Insight on question 7:
The histogram of the percentage of Pell Grant recipients shows that while a large proportion of universities have moderate levels of grant support, a non-negligible number cater to a significantly higher percentage of students who rely on financial aid. This analysis could guide further investigations into institutional characteristics, outcomes for students receiving grants, and potential policy initiatives.
range_tuition <- range(CollegeScores4yr$TuitionFTE, na.rm = TRUE)
print(paste("Range of Tuition Fees per Student:", paste(range_tuition, collapse = " - ")))
## [1] "Range of Tuition Fees per Student: 0 - 58553"
Insight on question 8:
The code snippet calculates the range of tuition fees per student using the Tuition variable in the CollegeScores4yr data set. By setting na.rm = TRUE, it ensures that NA values are excluded from the calculation. The range() function returns the minimum and maximum tuition fees, which are then printed in a formatted string.
ggplot(CollegeScores4yr, aes(x = Region, y = FacSalary)) +
geom_boxplot(fill = "lightblue") +
ggtitle("Boxplot of Faculty Salaries by Region") +
xlab("Region") +
ylab("Faculty Salary")
## Warning: Removed 54 rows containing non-finite outside the scale range
## (`stat_boxplot()`).
Insight on question 9:
This box plot analysis highlights significant regional differences in faculty salaries, with the Northeast and West leading in median pay. The presence of outliers and variability in certain regions suggests a mix of institutional practices and external economic factors influencing pay. Further analysis could provide more detailed insights into the drivers of these differences and their implications for faculty recruitment and retention.

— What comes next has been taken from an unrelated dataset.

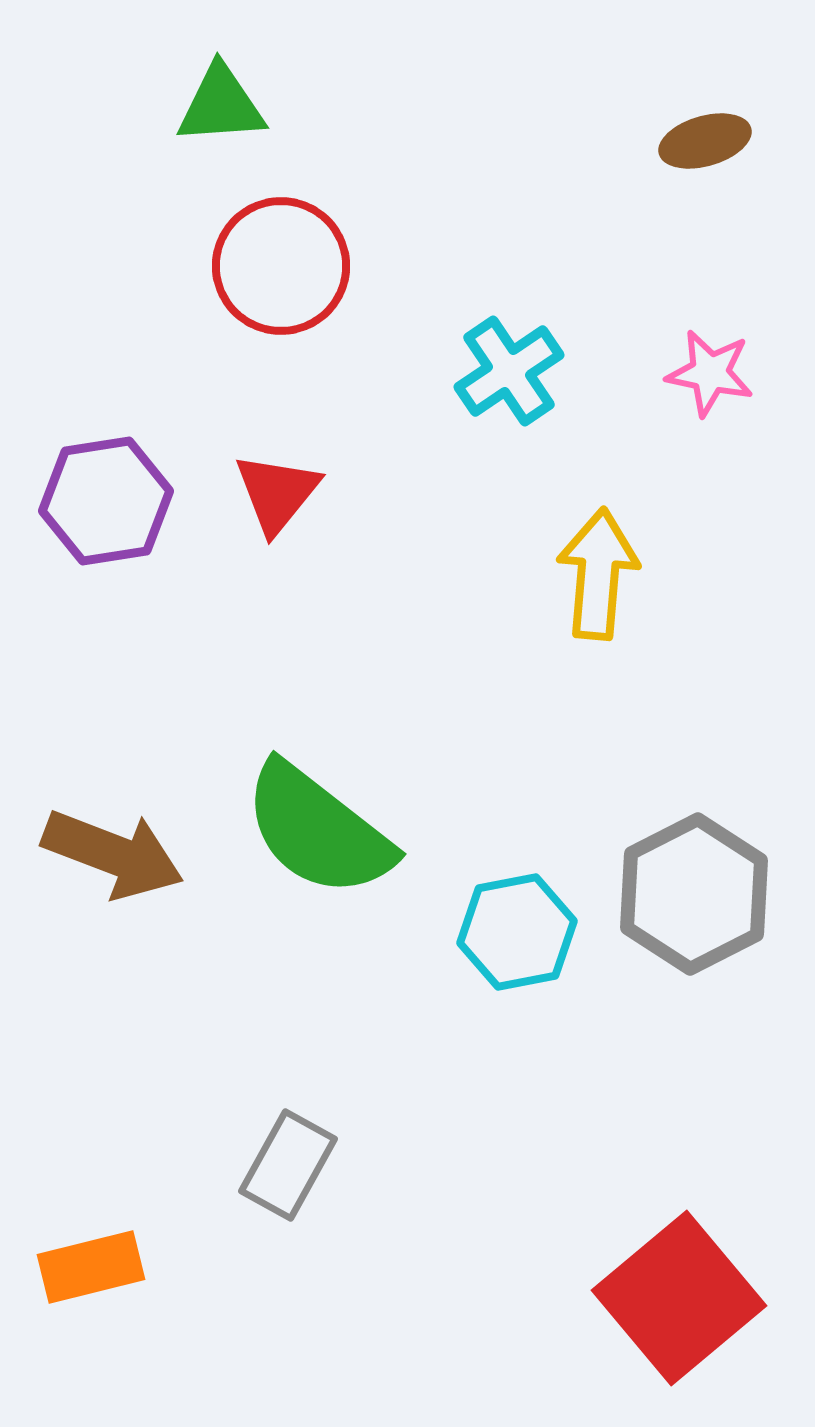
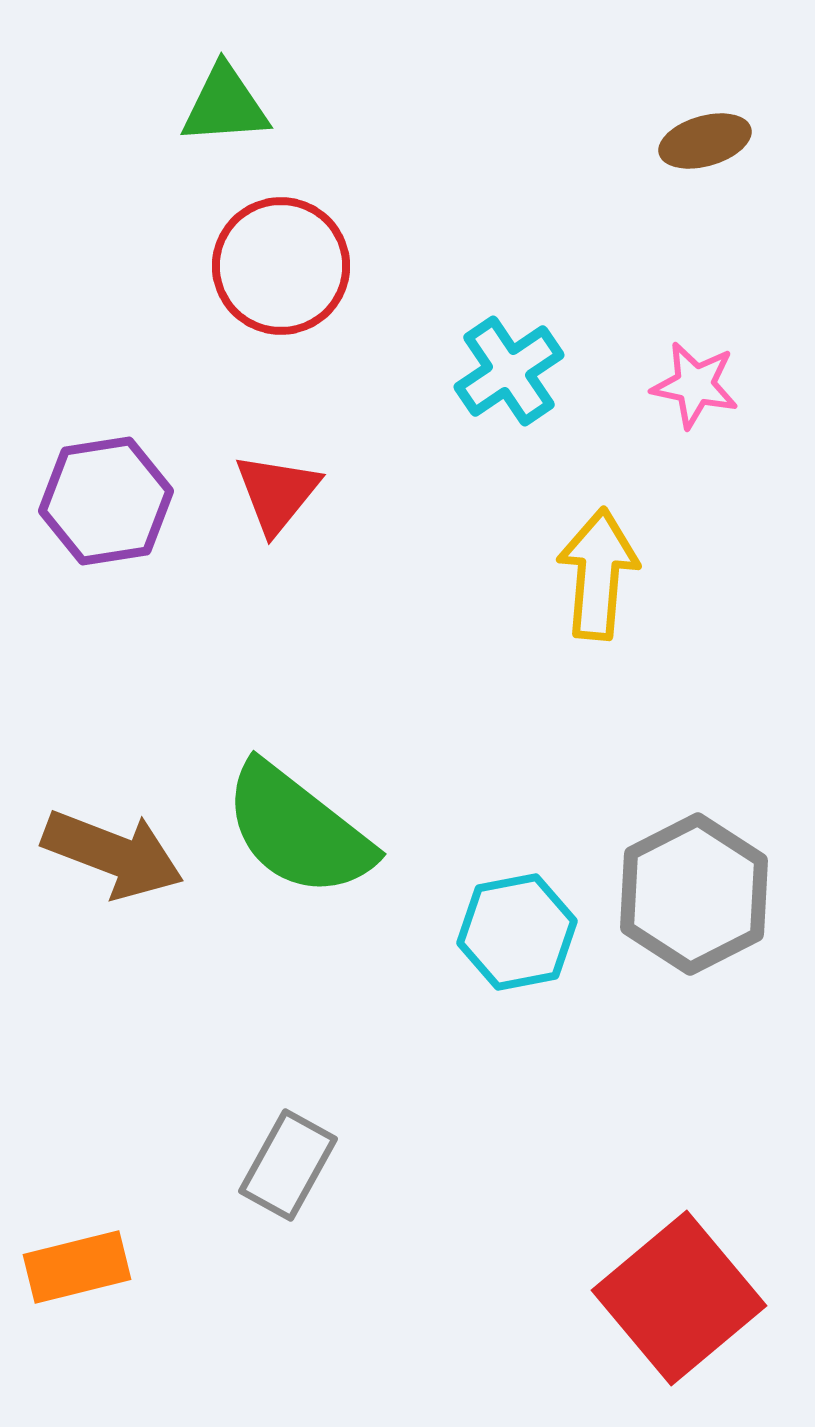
green triangle: moved 4 px right
pink star: moved 15 px left, 12 px down
green semicircle: moved 20 px left
orange rectangle: moved 14 px left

above_50_female <- sum(CollegeScores4yr$Female > 50, na.rm = TRUE)
below_50_female <- sum(CollegeScores4yr$Female <= 50, na.rm = TRUE)
pie_values <- c(above_50_female, below_50_female)

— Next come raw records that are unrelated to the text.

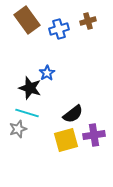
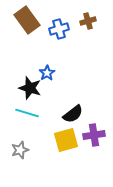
gray star: moved 2 px right, 21 px down
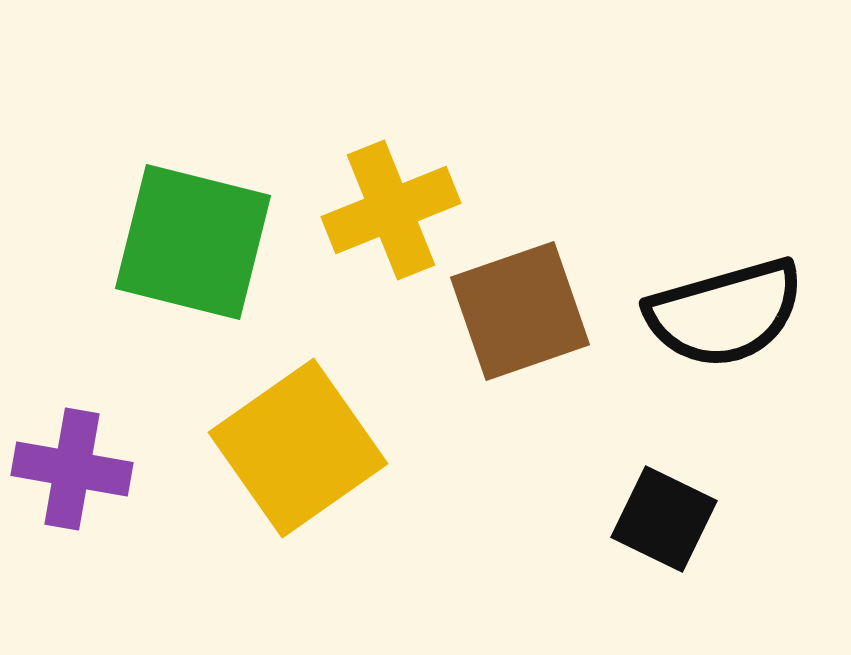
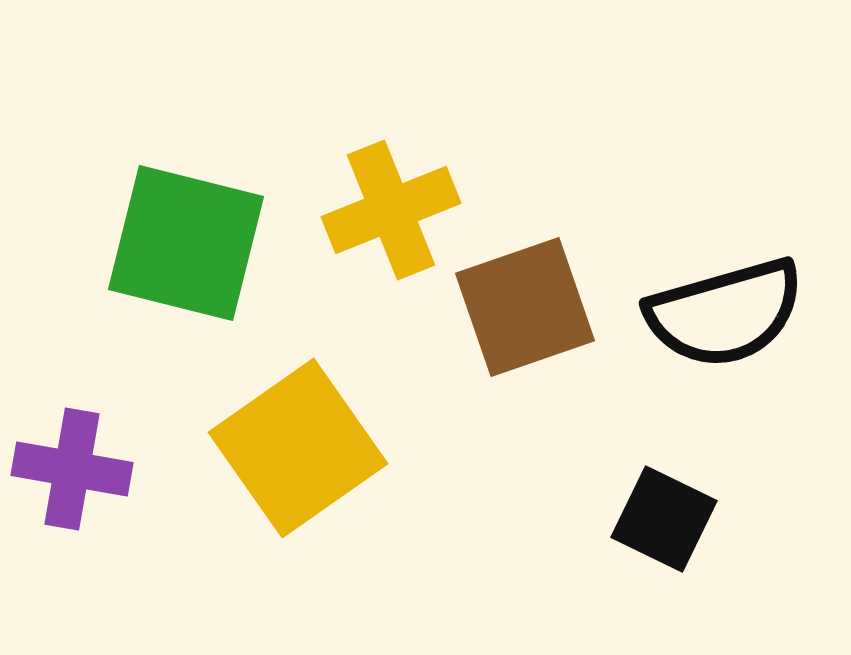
green square: moved 7 px left, 1 px down
brown square: moved 5 px right, 4 px up
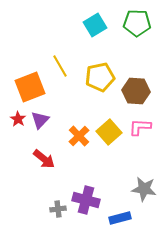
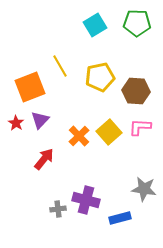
red star: moved 2 px left, 4 px down
red arrow: rotated 90 degrees counterclockwise
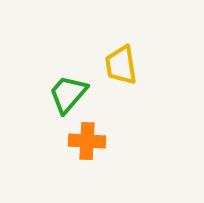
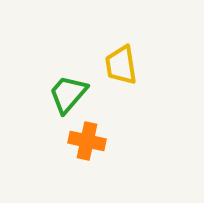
orange cross: rotated 9 degrees clockwise
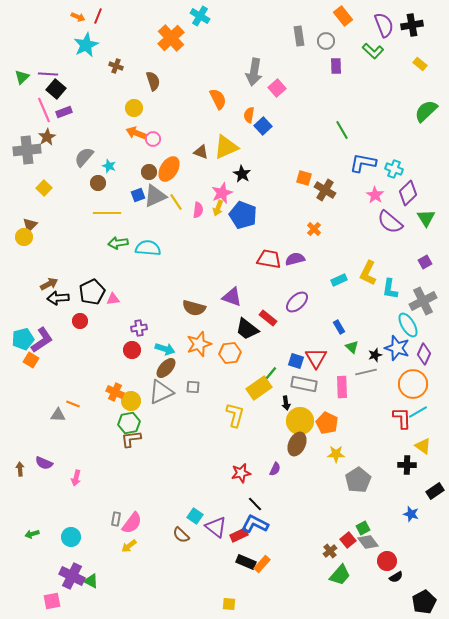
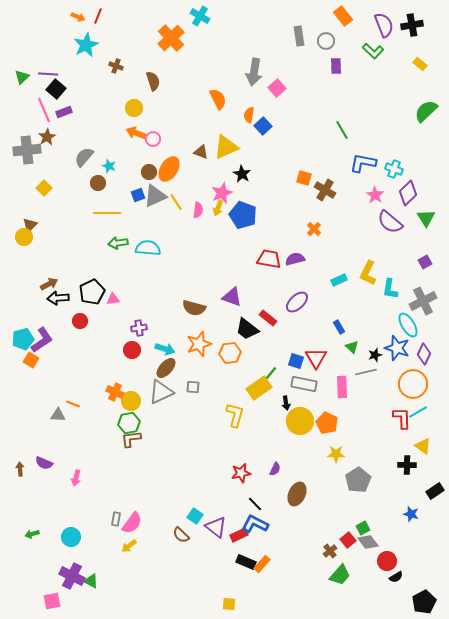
brown ellipse at (297, 444): moved 50 px down
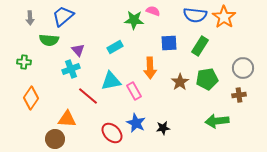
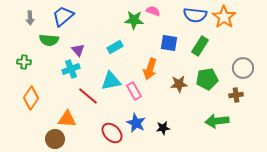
blue square: rotated 12 degrees clockwise
orange arrow: moved 1 px down; rotated 20 degrees clockwise
brown star: moved 1 px left, 2 px down; rotated 30 degrees clockwise
brown cross: moved 3 px left
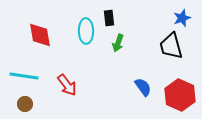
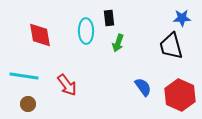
blue star: rotated 18 degrees clockwise
brown circle: moved 3 px right
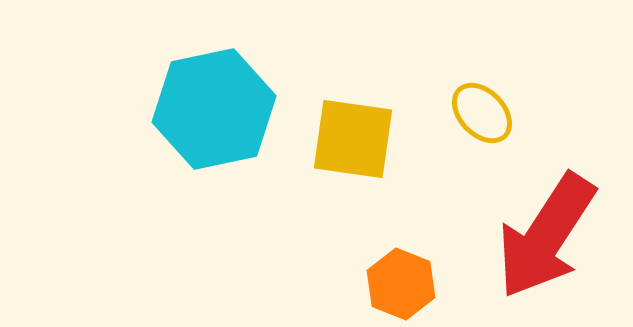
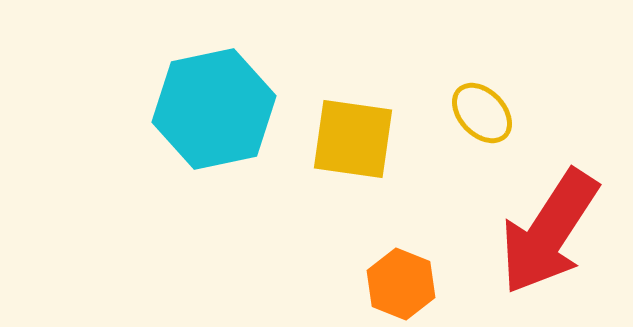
red arrow: moved 3 px right, 4 px up
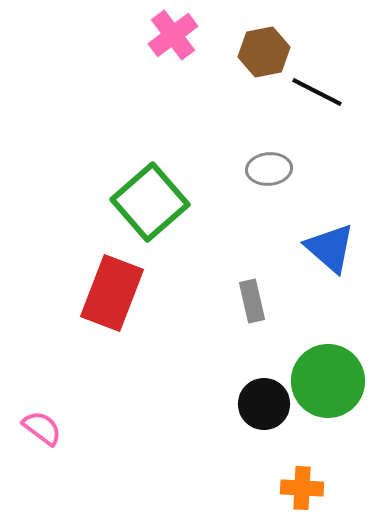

pie_labels <- c("More than 50% Female", "50% or Less Female")
pie(pie_values, labels = pie_labels, main = "Percentage of Universities with More than 50% Female Students", col = c("lightcoral", "lightblue"))
Insight on question 10:
The pie chart illustrates the distribution of universities based on the proportion of female students enrolled. Specifically:
More than 50% Female: This category, represented by the larger section of the chart (~82.8%), indicates that a significant majority of universities have a student body composed of more than 50% female students. 50% or Less Female: The smaller section of the chart (~17.2%) represents the universities
where the proportion of female students is 50% or less. This visualization highlights that the vast majority of universities have a predominantly female student population, suggesting gender distribution trends in higher education enrollment.
Data Collection: The data set was sourced directly from a public URL, ensuring easy access and reproducibility. Initial Observations: Basic data inspection was performed, including checking dimensions and previewing the first few rows. Data Cleaning: Missing values were assessed, and the na.omit() function was used to exclude rows containing NA values to ensure the analysis was based on complete observations.
Summary of Approach: The data set’s collection and initial cleaning process focused on ensuring data integrity and preparing it for meaningful analysis. Missing values were handled appropriately, and the data was structured for further statistical exploration and visualization.